Now it’s the charge down the All Blacks are doing wrong.

Seems such a simple thing to do, too.

Consider the basics. Look at the bloke trying to kick the ball, raise your arms high so as to extend how much of you there is to block the kick, keep your eyes on the ball (easier said than done) and try to block it at source (namely, as he kicks it).

Not that difficult really, but Lions coach Warren Gatland reckons the All Blacks do it illegally. Apparently they are diving at halfback Conor Murray’s legs (which are connected to his feet which is what he uses to kick the ball. It’s rugby plus anatomy).

“It’s a little bit tough when you see someone dive at someone’s leg,” Gatland said after naming his team to play the final midweek match, this time against the Hurricanes on Tuesday.

“You feel for the player and it’s concerning that they’re not trying to charge the kick down because they’re nowhere near it, they’re diving blindly and hitting someone’s leg.”

That’s a fairly hefty accusation and Gatland plans to have a chat with this week’s test referee, France’s Jerome Garces about it.

If Garces is a parent then Gatland could be in a spot of bother because he comes across as a child moaning that someone has taken his seat at the table.

To be fair, I have a measure of sympathy for the man – though only a little bit. He’s brought the best of Britain and Ireland on a mad rugby tour to New Zealand. Games against all five Super Rugby franchises plus three tests. It’s a hiding to nothing.

No wonder he is looking for areas to deflect to.

“If we think we can rock up and do we what did last time and that will be good enough, we will get a shock.”

Steve Hansen

Gatland has copped a fair bit on the chin, though, admitting after the first test at Eden Park that the Lions pack had been done over by the All Blacks in the 30-15 defeat.

He’s been pretty honest throughout the tour about the challenge the Lions face and has repeatedly heaped praise on the rugby played in New Zealand and the hospitality shown to the Lions.

But when he’s had a crack it hasn’t worked and Gatland has come across as a bit of a whinger.

First it was the scrums. Super Rugby players scrum illegally he said, and they’d had their comeuppance when the Crusaders lost to the Lions.

Then there was the illegal blocking of Lions players trying to take the opponent out in the air while he’s trying to catch the ball.

Sorry, my bad, the Lions were trying to contest for the ball.

Gatland’s also had a shot at All Blacks coach Steve Hansen for trash talking. Twice in the lead up to the first test he said it was time for the trash talk to end and for rugby to do the talking.

It’s a great line. One we, in the media, loved him for. But does it stand up to scrutiny?

Hansen’s been cheeky, he’s poked at the Lions game plan and questioned what tactics they’ll use in the first test, but he’s not stooped to trash talk.

Here’s an example from after the Samoa test when I asked him if Gatland will have been surprised by anything he saw in the All Blacks 78-0 win, and if Hansen expected to see anything new from the Lions the following night when they played the Māori All Blacks.

“That’s a bit of a loaded gun you’ve given me there Jimmy,” Hansen said. “I have to think carefully before I answer that.

“Like them we have a style we like to play and we use the ball a lot and we have some skilful people when we do that.

“Do I expect them to do something (in Rotorua), well he keeps tell us he’s got something up his sleeve other than his arm, we will wait and see won’t we.

“He’s starting to run out of time to get it practiced, but I’ve always said once you have a style as a coach and it works for you, you usually stick with it.

“So, it’s going to be a big move if he changes, we will wait and see.”

Not exactly trash talk. Cheeky and goading for sure, but that’s Hansen to a tee and he continued that after the first test when he praised the wonderful try flanker Sean O’Brien scored.

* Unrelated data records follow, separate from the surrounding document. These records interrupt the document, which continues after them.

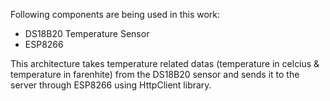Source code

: Following components are being used in this work:
- DS18B20 Temperature Sensor
- ESP8266 

This architecture takes temperature related datas (temperature in celcius & temperature in farenhite) from the DS18B20 sensor and sends it to the server through ESP8266 using HttpClient library.
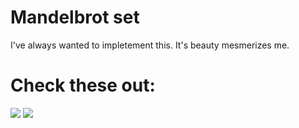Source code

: # Mandelbrot set
I've always wanted to impletement this. It's beauty mesmerizes me.

# Check these out:
![](https://i.imgur.com/tGwhKfR.png)
![](https://i.imgur.com/OlMOINr.png)
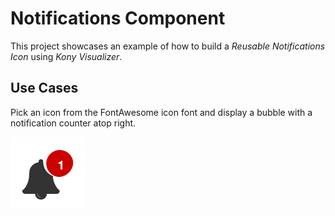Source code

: # Notifications Component

This project showcases an example of how to build a *Reusable Notifications Icon* using *Kony Visualizer*.

## Use Cases

Pick an icon from the FontAwesome icon font and display a bubble with a notification counter atop right.

![Notification Icon](pics/pic1.png "Notification Icon")
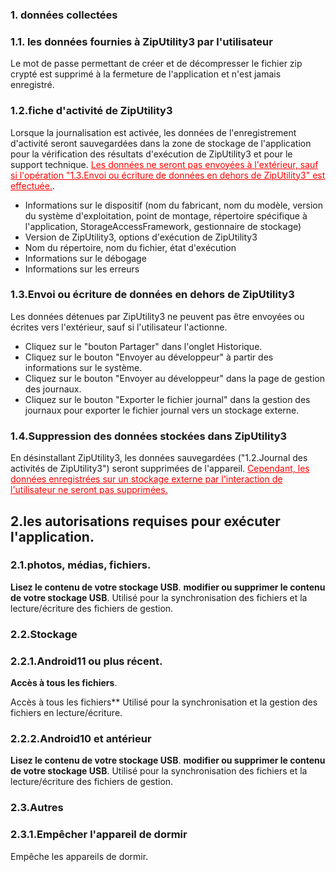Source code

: ### 1. données collectées
### 1.1. les données fournies à ZipUtility3 par l'utilisateur

Le mot de passe permettant de créer et de décompresser le fichier zip crypté est supprimé à la fermeture de l'application et n'est jamais enregistré.

### 1.2.fiche d'activité de ZipUtility3

Lorsque la journalisation est activée, les données de l'enregistrement d'activité seront sauvegardées dans la zone de stockage de l'application pour la vérification des résultats d'exécution de ZipUtility3 et pour le support technique.
<span style="color : red ;"><u>Les données ne seront pas envoyées à l'extérieur, sauf si l'opération "1.3.Envoi ou écriture de données en dehors de ZipUtility3" est effectuée.</u></span>.

- Informations sur le dispositif (nom du fabricant, nom du modèle, version du système d'exploitation, point de montage, répertoire spécifique à l'application, StorageAccessFramework, gestionnaire de stockage)
- Version de ZipUtility3, options d'exécution de ZipUtility3
- Nom du répertoire, nom du fichier, état d'exécution
- Informations sur le débogage
- Informations sur les erreurs

### 1.3.Envoi ou écriture de données en dehors de ZipUtility3

Les données détenues par ZipUtility3 ne peuvent pas être envoyées ou écrites vers l'extérieur, sauf si l'utilisateur l'actionne.

- Cliquez sur le "bouton Partager" dans l'onglet Historique.
- Cliquez sur le bouton "Envoyer au développeur" à partir des informations sur le système.
- Cliquez sur le bouton "Envoyer au développeur" dans la page de gestion des journaux.
- Cliquez sur le bouton "Exporter le fichier journal" dans la gestion des journaux pour exporter le fichier journal vers un stockage externe.

### 1.4.Suppression des données stockées dans ZipUtility3

En désinstallant ZipUtility3, les données sauvegardées ("1.2.Journal des activités de ZipUtility3") seront supprimées de l'appareil.
<span style="color : red ;"><u>Cependant, les données enregistrées sur un stockage externe par l'interaction de l'utilisateur ne seront pas supprimées. </u></span>

## 2.les autorisations requises pour exécuter l'application.

### 2.1.photos, médias, fichiers.
**Lisez le contenu de votre stockage USB**.
**modifier ou supprimer le contenu de votre stockage USB**.
Utilisé pour la synchronisation des fichiers et la lecture/écriture des fichiers de gestion.

### 2.2.Stockage

### 2.2.1.Android11 ou plus récent.
**Accès à tous les fichiers**.

Accès à tous les fichiers** Utilisé pour la synchronisation et la gestion des fichiers en lecture/écriture.

### 2.2.2.Android10 et antérieur
**Lisez le contenu de votre stockage USB**.
**modifier ou supprimer le contenu de votre stockage USB**.
Utilisé pour la synchronisation des fichiers et la lecture/écriture des fichiers de gestion.

### 2.3.Autres

### 2.3.1.Empêcher l'appareil de dormir
Empêche les appareils de dormir.
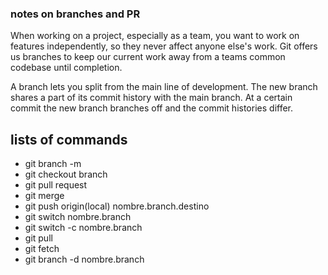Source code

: ### notes on branches and PR

When working on a project, especially as a team, you want to work on features independently, so they never affect anyone else's work. Git offers us branches to keep our current work away from a teams common codebase until completion.

A branch lets you split from the main line of development. The new branch shares a part of its commit history with the main branch. At a certain commit the new branch branches off and the commit histories differ.

## lists of commands

- git branch -m 
- git checkout branch
- git pull request
- git merge
- git push origin(local) nombre.branch.destino
- git switch nombre.branch
- git switch -c nombre.branch
- git pull
- git fetch
- git branch -d nombre.branch
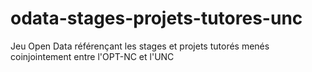# odata-stages-projets-tutores-unc
Jeu Open Data référençant les stages et projets tutorés menés coinjointement entre l'OPT-NC et l'UNC

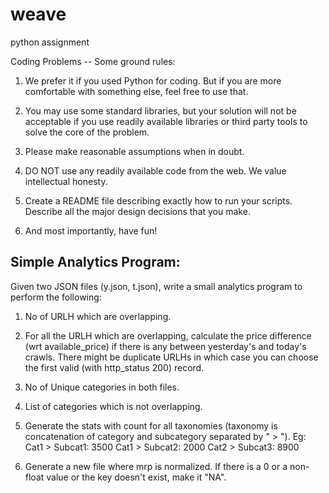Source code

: # weave
python assignment

Coding Problems -- Some ground rules:

1. We prefer it if you used Python for coding. But if you are more comfortable with something else, feel free to use that.

2. You may use some standard libraries, but your solution will not be acceptable if you use readily available libraries or third party tools to solve the core of the problem.

3. Please make reasonable assumptions when in doubt.

4. DO NOT use any readily available code from the web. We value intellectual honesty.

5. Create a README file describing exactly how to run your scripts. Describe all the major design decisions that you make.

6. And most importantly, have fun!


Simple Analytics Program:
-------------------------

Given two JSON files (y.json, t.json), write a small analytics program to perform the following:

1. No of URLH which are overlapping.

2. For all the URLH which are overlapping, calculate the price difference (wrt available_price) if there is any between yesterday's and today's crawls. There might be duplicate URLHs in which case you can choose the first valid (with http_status 200) record.

3. No of Unique categories in both files.

4. List of categories which is not overlapping.

5. Generate the stats with count for all taxonomies (taxonomy is concatenation of category and subcategory separated by " > ").
Eg:
Cat1 > Subcat1: 3500
Cat1 > Subcat2: 2000
Cat2 > Subcat3: 8900

6. Generate a new file where mrp is normalized. If there is a 0 or a non-float value or the key doesn't exist, make it "NA".
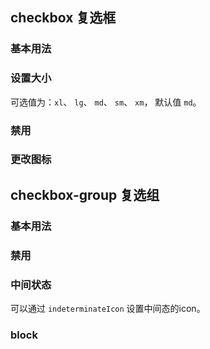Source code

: <script setup>
import BaseExample from "../../examples/checkbox/base.vue"
import BaseExampleCode from "../../examples/checkbox/base.vue?raw"

import SizeExample from "../../examples/checkbox/size.vue"
import SizeExampleCode from "../../examples/checkbox/size.vue?raw"

import DisabledExample from "../../examples/checkbox/disabled.vue"
import DisabledExampleCode from "../../examples/checkbox/disabled.vue?raw"

import CustomExample from "../../examples/checkbox/custom.vue"
import CustomExampleCode from "../../examples/checkbox/custom.vue?raw"

import GroupBaseExample from "../../examples/checkbox/group.vue"
import GroupBaseExampleCode from "../../examples/checkbox/group.vue?raw"

import GroupDisabledExample from "../../examples/checkbox/group-disabled.vue"
import GroupDisabledExampleCode from "../../examples/checkbox/group-disabled.vue?raw"

import IndeterminateExample from "../../examples/checkbox/indeterminate.vue"
import IndeterminateExampleCode from "../../examples/checkbox/indeterminate.vue?raw"

import GroupBlockExample from "../../examples/checkbox/group-block.vue"
import GroupBlockExampleCode from "../../examples/checkbox/group-block.vue?raw"
</script>

## checkbox 复选框

### 基本用法

<ExamplePreview :code="BaseExampleCode">
  <BaseExample />
</ExamplePreview>

### 设置大小

可选值为：`xl`、 `lg`、 `md`、 `sm`、 `xm`， 默认值 `md`。

<ExamplePreview :code="SizeExampleCode">
  <SizeExample />
</ExamplePreview>

### 禁用

<ExamplePreview :code="DisabledExampleCode">
  <DisabledExample />
</ExamplePreview>

### 更改图标

<ExamplePreview :code="CustomExampleCode">
  <CustomExample />
</ExamplePreview>

## checkbox-group 复选组

### 基本用法

<ExamplePreview :code="GroupBaseExampleCode">
  <GroupBaseExample />
</ExamplePreview>

### 禁用

<ExamplePreview :code="GroupDisabledExampleCode">
  <GroupDisabledExample />
</ExamplePreview>

### 中间状态

可以通过 `indeterminateIcon` 设置中间态的icon。

<ExamplePreview :code="IndeterminateExampleCode">
  <IndeterminateExample />
</ExamplePreview>

### block

<ExamplePreview :code="GroupBlockExampleCode">
  <GroupBlockExample />
</ExamplePreview>
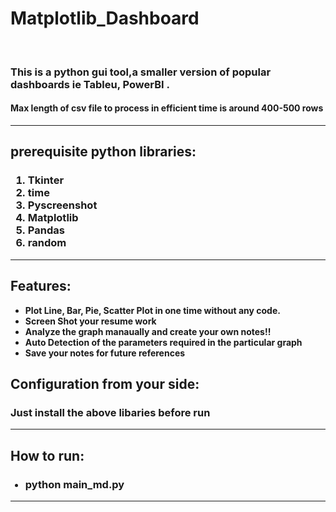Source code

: # Matplotlib_Dashboard
<br>
<h3>This is a python gui tool,a smaller version of popular dashboards ie Tableu, PowerBI .</h3>
<h4>Max length of csv file to process in efficient time is around 400-500 rows</h4>
<hr>
<h2>prerequisite python libraries:</h2>
<h3>
<ol>
<li>Tkinter</li>
<li>time</li>
<li>Pyscreenshot</li>
<li>Matplotlib</li>
<li>Pandas</li>
<li>random</li>
</ol>
</h3>
<hr>

<h2>Features: </h2>
<ul>
<b>
<li>Plot Line, Bar, Pie, Scatter Plot in one time without any code.</li>
<li>Screen Shot your resume work </li>
<li>Analyze the graph manaually and create your own notes!!</li>
<li>Auto Detection of the parameters required in the particular graph</li>
<li>Save your notes for future references</li>
</b>
</ul>
<h2>Configuration from your side:</h2>
<h3>Just install the above libaries before run</h3>
<hr>

<h2>How to run: </h2>
<ul>
<h3><li>python main_md.py </li>
</ul>
</h3>
<hr>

“When they can score tries like that first one, you’re sitting there thinking they should be doing that more often, because it’s one of the best test tries you will see,” Hansen said.

He’s not wrong. The Lions surprised most people with some of their attacking play at Eden Park and contributed to a superb game of rugby in the process.

The question now is whether they will have the same attacking attitude in Wellington.

Chatting with Hansen on Sunday I asked him if he expected Gatland to change his game plan for the second test.

“We will have to wait and see. His last one didn’t work, but it wasn’t far away either. It was a great test match. Both teams contributed to it really well.

“They know that we hurt them off nine (having runners off the halfback punching through the Lions defence) and they will look to stop that and they will look to tinker with their plans as we will look to tinker with ours.

“If we think we can rock up and do we what did last time and that will be good enough, we will get a shock.”

If that is trash talk then Gatland’s right. The All Blacks are deliberately trying to injure his halfback by diving at his legs.